Getting chewed out may not be that bad

  • Published
  • By Senior Airman Travis Edwards
  • Nellis Public Affairs
In my four years of being an Airman in the Air Force, I've seen many persons on the receiving end of a good chewing out, myself being that individual on more than one occasion. 

Although some of these of these verbal assaults have little long-lasting effects, the ones that stick with me generally are when I recognize the error of my ways and know I will never do something like that again. 

For instance, one time I was working hard (or hardly working) during an air show. We were rotating  lunch shifts so everyone could take a break and have an enjoyable lunch. 

I was no exception. 

I sat down with my barbecue chicken and was told, "Once you finish your lunch, we need you to cover this other position so this person can come and eat." 

I replied, "Yes sir." 

No problem, right? Wrong. 

Let's back up a minute. I was 21 at the time, and I had a healthy appetite coupled with a high metabolism - meaning I could scarf down some food. So once I finished what I was eating, instead of relieving my counterpart as I said I would, I went back for a bratwurst, and it was delicious. 

Now, just getting the bratwurst wasn't the problem; it was the waiting in line for 20-plus minutes. 

The fact that even though I knew my "wingman" was playing guardian of Nellis, I went off and had myself a glorified little (but scrumptious) hotdog. 

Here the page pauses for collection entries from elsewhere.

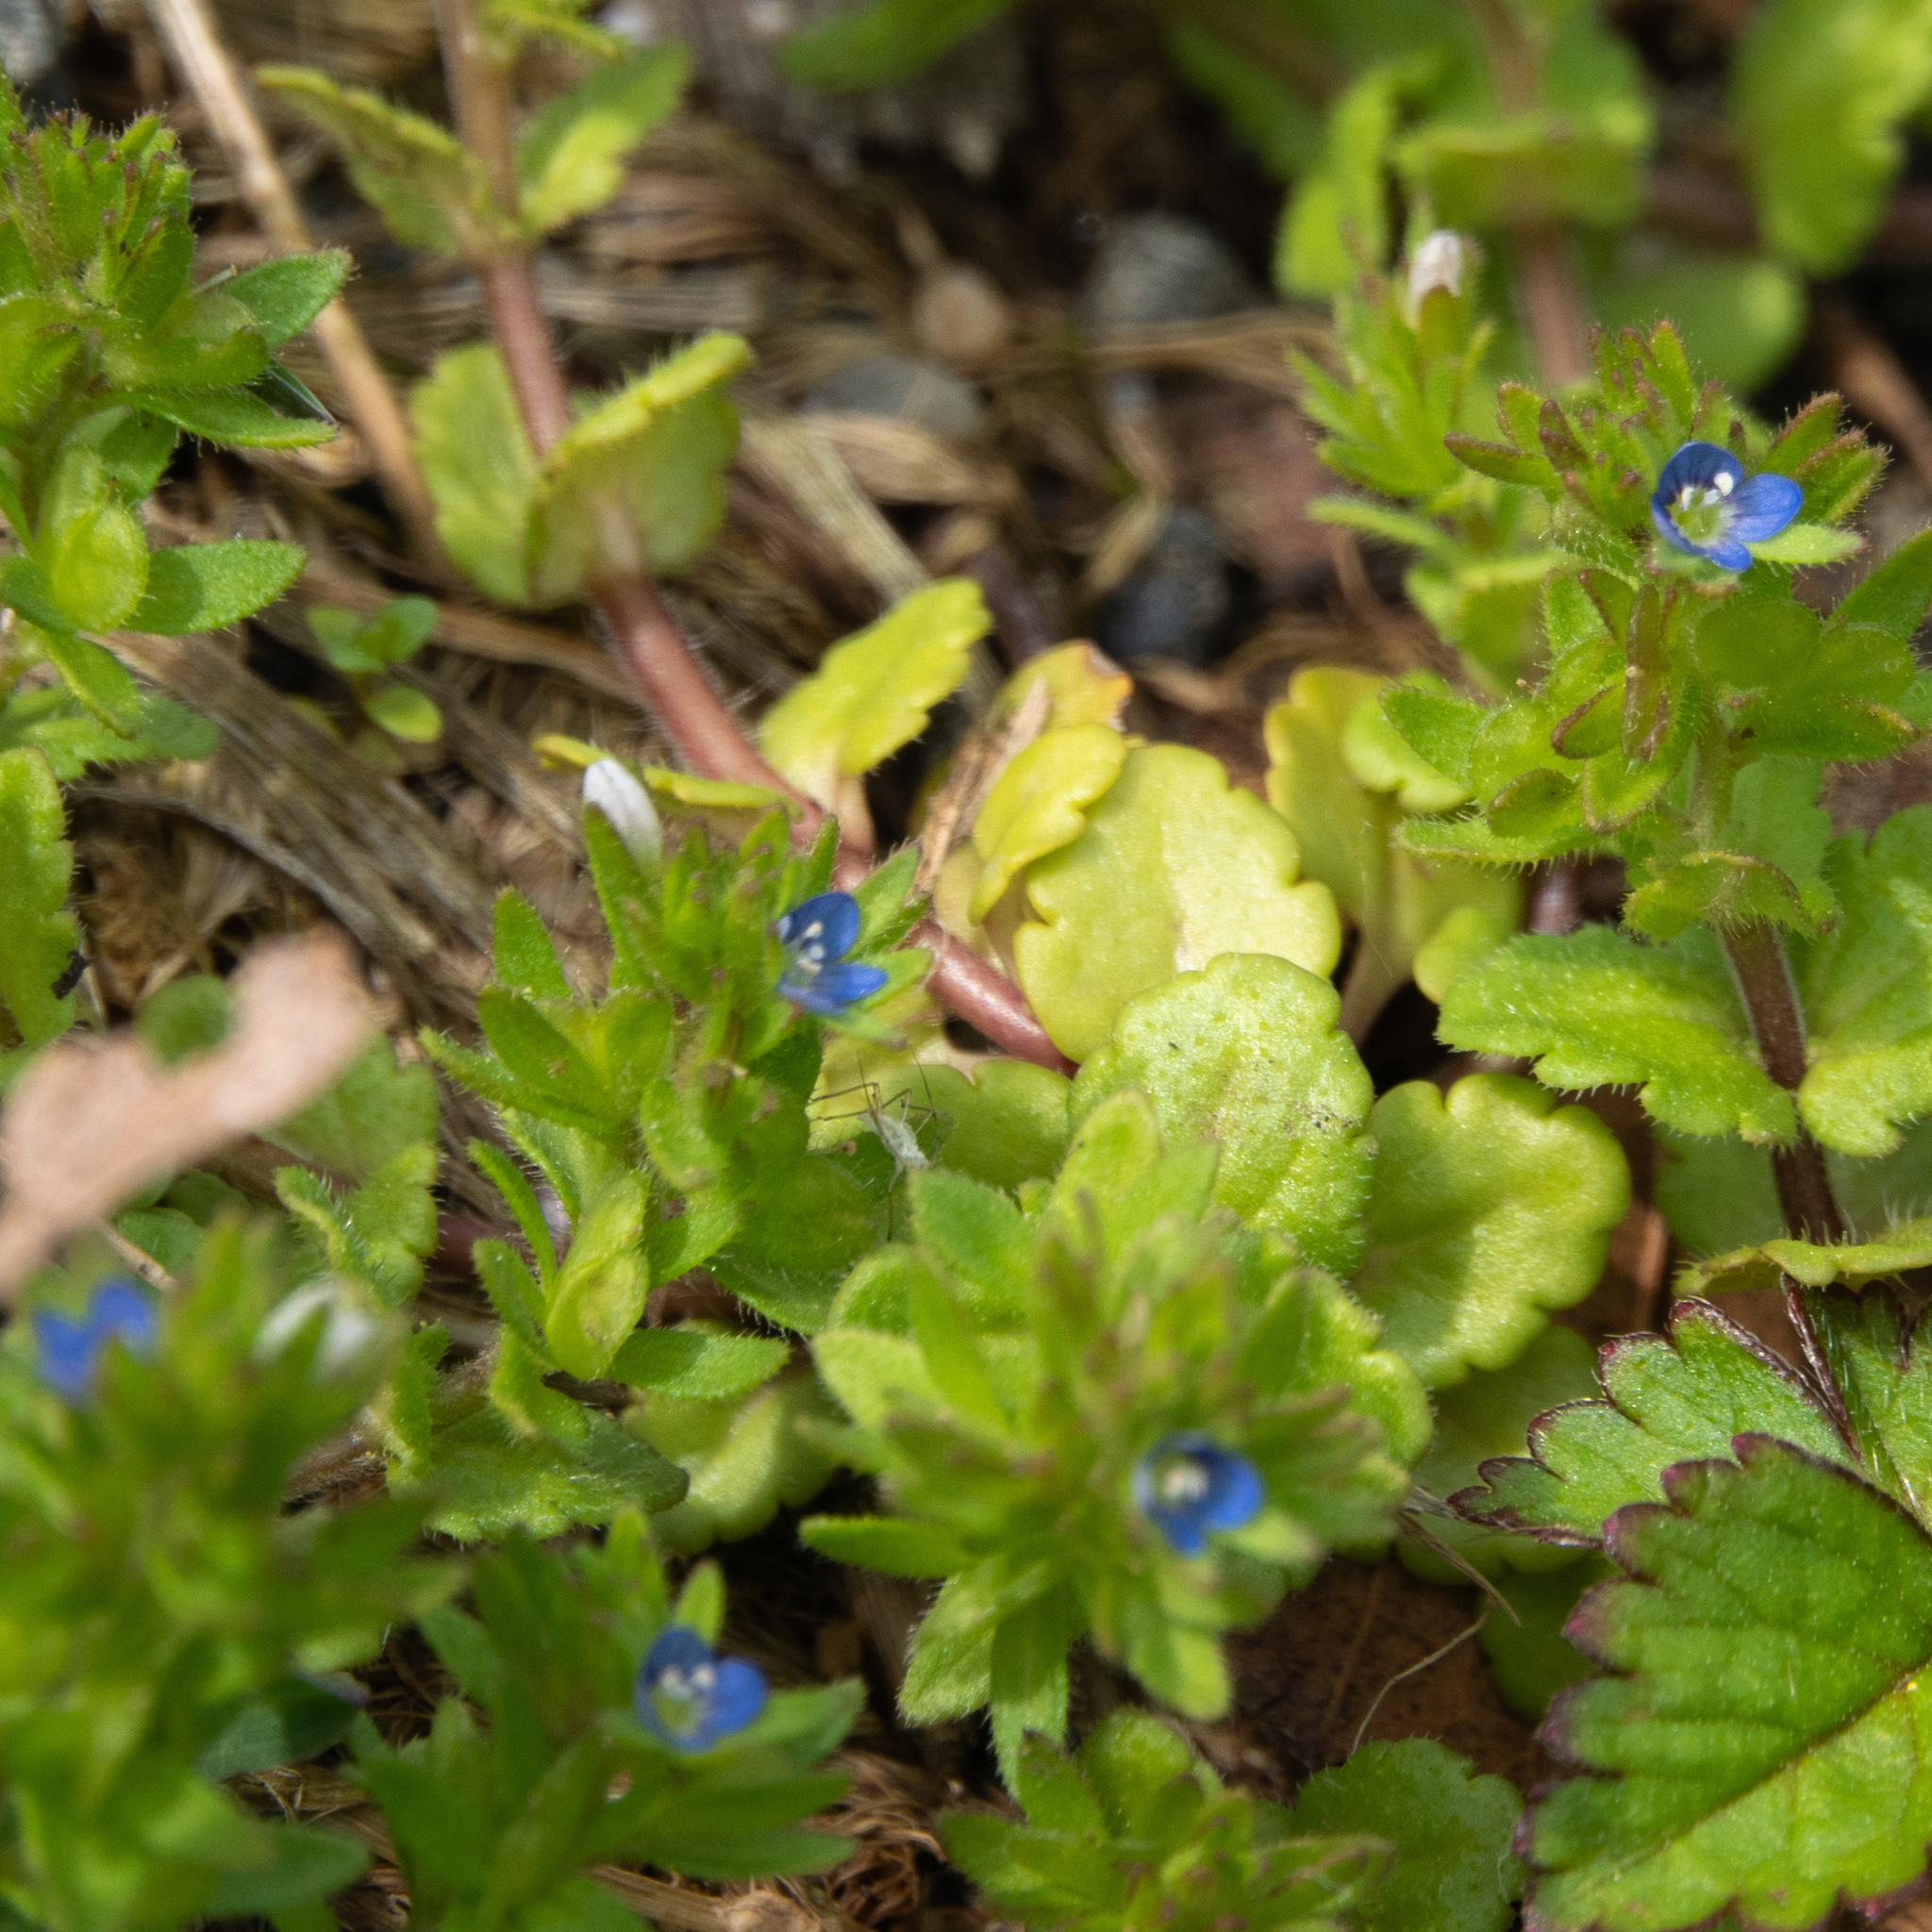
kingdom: Plantae
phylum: Tracheophyta
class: Magnoliopsida
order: Lamiales
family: Plantaginaceae
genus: Veronica
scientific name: Veronica arvensis
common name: Corn speedwell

At the time, all I was thinking about was me and how to satisfy my hunger in its current state, with little or no regard to my fellow Airman. 

After my brat, I scurried to the front gate to relieve my counterpart only to find the person who ordered me to be there after I finished lunch, standing as a placeholder to the Airman who was there before. 

It was then that I had my "wake-up" call. My chewing out was just about to begin.
"Where have you been," demanded the captain. 

"Sorry, man, I was getting more food since my hour at lunch wasn't up yet," I replied.
"First off, I'm not your man," he said, looking very perturbed. 

At this point, I knew I had messed up. 

So now, aside from being late and disobeying an order, I've got disrespecting an officer on my list. A quagmire to say the least. 

So after about five to eight minutes of this captain chewing me out, he told me to keep this between us and to straighten out, or things would get rough, to put it lightly. 

I learned a few things coming out of this with my hind-end still attached - barely. First off, no matter what you think, even if you are off base, out of uniform and with your friends, no officer is your "man." Not only is it disrespectful, it makes you look bad. 

Second, if you say you are going to be somewhere, be there at that time - and if you can't make it, let someone know. It has been my experience that if you let someone know beforehand you can't make it on time, they are more than likely to accept it and come up with an alternative. 

And lastly - take care of your wingman. He's your wingman for a reason; you should do for him what you expect him to do for you. 

So don't be afraid of a little chewing. It's just a way of letting you know, "Hey, I noticed you messed up, now fix it." Take what is said to heart, make a few changes in your life and get on with your duties.